The distributors of "The Stoning of Soraya M," according to the "Hollywood Reporter," face a delicate opportunity as the release of the film coincides with the ongoing turmoil in Iran over the disputed election. The film is based on the true story of the 1986 stoning death of an Iranian woman accused of adultery by her husband who wanted to get rid of her for a new wife. "Anyone watching TV can see this is about a certain kind of religious fascism that was present 20 years ago and is present now," said producer Stephen McEveety about the film's relevance to today's situation. "If you Google the subject, you'll see stonings going on today."

Another story you might come up with is that of Neda, the young woman shot to death by police during demonstrations against Ahmadinejad in Tehran. No doubt inflammatory images like that have increased the recent interest in "Soraya," which, according to the IMDB, by over 1,000%. But is it ethical or tasteful to exploit such a horrific events to promote an entertainment?

Who am I kidding? Shortly after writing the above I got an e-mail from the film's publicist  that begins: "Why is this film so important and relevant?  Let's connect the dots . . . In March 2009 the Iranian regime condemns and bans our movie - now the parliament plans to end some punishments." 

Well, with that kind of post hoc/ergo propter hoc reasoning, perhaps we can also attribute the election fraud and the violent crackdown on demonstrators to "Soraya" also?

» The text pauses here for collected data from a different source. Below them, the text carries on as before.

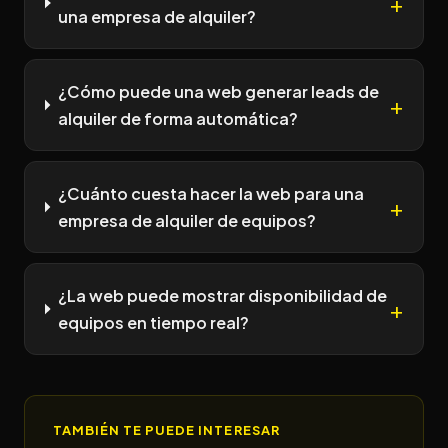
una empresa de alquiler?
¿Cómo puede una web generar leads de
alquiler de forma automática?
¿Cuánto cuesta hacer la web para una
empresa de alquiler de equipos?
¿La web puede mostrar disponibilidad de
equipos en tiempo real?
TAMBIÉN TE PUEDE INTERESAR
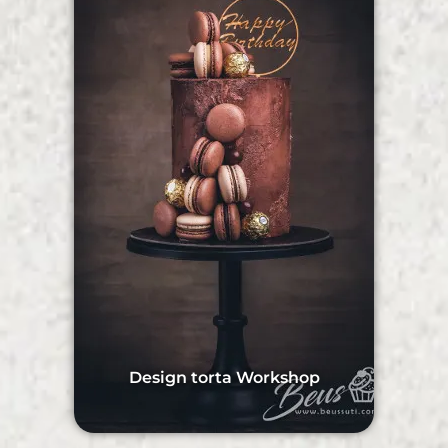
Design torta Workshop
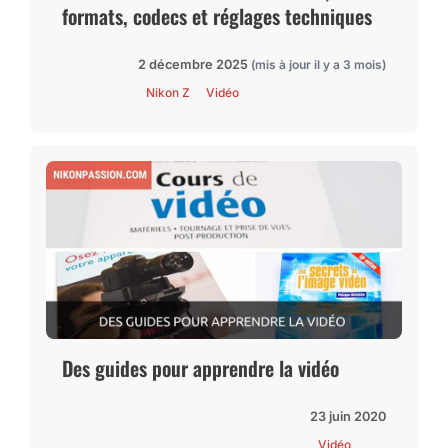
formats, codecs et réglages techniques
2 décembre 2025
(mis à jour il y a 3 mois)
Nikon Z
Vidéo
Des guides pour apprendre la vidéo
23 juin 2020
Vidéo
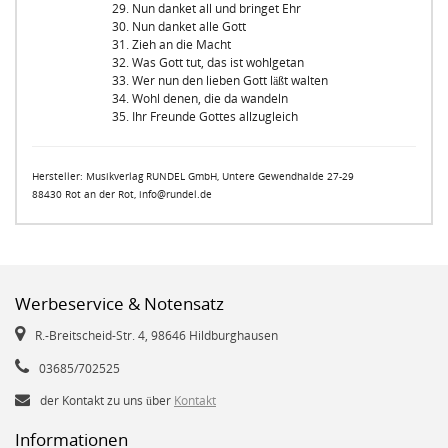
29. Nun danket all und bringet Ehr
30. Nun danket alle Gott
31. Zieh an die Macht
32. Was Gott tut, das ist wohlgetan
33. Wer nun den lieben Gott läßt walten
34. Wohl denen, die da wandeln
35. Ihr Freunde Gottes allzugleich
Hersteller: Musikverlag RUNDEL GmbH, Untere Gewendhalde 27-29
88430 Rot an der Rot, info@rundel.de
Werbeservice & Notensatz
R.-Breitscheid-Str. 4, 98646 Hildburghausen
03685/702525
der Kontakt zu uns über
Kontakt
Informationen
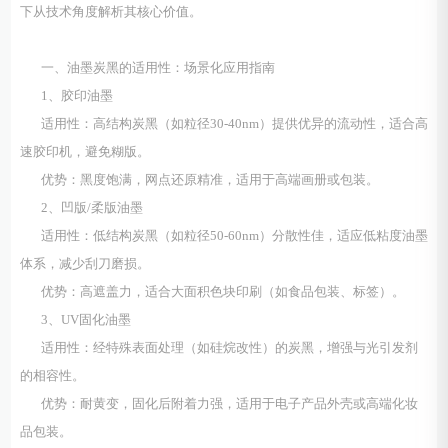
下从技术角度解析其核心价值。
一、油墨炭黑的适用性：场景化应用指南
1、胶印油墨
适用性：高结构炭黑（如粒径30-40nm）提供优异的流动性，适合高
速胶印机，避免糊版。
优势：黑度饱满，网点还原精准，适用于高端画册或包装。
2、凹版/柔版油墨
适用性：低结构炭黑（如粒径50-60nm）分散性佳，适应低粘度油墨
体系，减少刮刀磨损。
优势：高遮盖力，适合大面积色块印刷（如食品包装、标签）。
3、UV固化油墨
适用性：经特殊表面处理（如硅烷改性）的炭黑，增强与光引发剂
的相容性。
优势：耐黄变，固化后附着力强，适用于电子产品外壳或高端化妆
品包装。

Okay,  I haven't seen the movie myself.  However in Brett Michel's review, which will come out this week, he gives it one star and concludes: "Poorly written (with his wife Betsy) and directed by Cyrus Nowrasteh, it's as black-and-white as his scripts for the TV movies 'The Path to 9/11' and 'The Day Reagan Was Shot.'" Based on that I would suspect that the film encourages a kind of demonizing approach to the situation, with clearcut good guys and bad guys and therefore demanding an immediate unambiguous response. The kind of approach, in other words, that has worked so well for us as foreign policy in the past and is still being urged by these clowns.

Meanwhile, one film I did see was Majid Majidi's "Song of the Sparrows," which opened June 5. It depicts Iranians as diverse, complex and non-stereotypical human beings. It also sheds some light on the conflict between the traditional, mostly rural culture and the urban more modern perspective that seems to underlie a lot of the current strife. This film might enlighten people about what's going on over there. But unlike "Soraya" it won't be cashing in on the crisis because it was pulled from the theater after a one week run.

  • Learned Hand said:

    Cashing in on the crisis?  Film makers finance and release and R-rated true story that is graphically violent, shot in Farsi with all but one unknown actor... because they (apparently) believe that women in countries that have in their penal code -- death by stoning as an appropriate form of punishment -- deserve better??  Yeah-- that sounds like a real money maker.  The greedy bastards!  Don't we all know that only critics, esp those like Brett Michel are the only altruistic people on the planet that are actually allowed to care about human rights, women's rights and that have the divine eye to judge other people's motives??  Sheesh.

    June 23, 2009 10:37 PM
  • Agreed said:

    I agree completely with Learned Hand. I don't think they're trying to "cash in on the crisis." They're trying to spread the truth about how women are treated. It's the critics that see the film as entertainment. Brett Michel said it was poorly written. Maybe for an entertaining movie, yes. But if its script can shed some light on human rights, then by no means is it supposed to be entertainment.

    June 24, 2009 1:57 AM
  • Apperantly not Learned said:

    I have to question the animosity that's coming from this "comment" and to whom it's directed towards.  Where in Mr. Michel's review do you see any mention of profiteering?  Is it because he thought that a film suffers from bad writing, he deserves such harsh critisism?  Or is there some sort of alterior reasoning?  

    It seems as though you haven't seen the movie, or actually read his review...there in lies your true ignorance.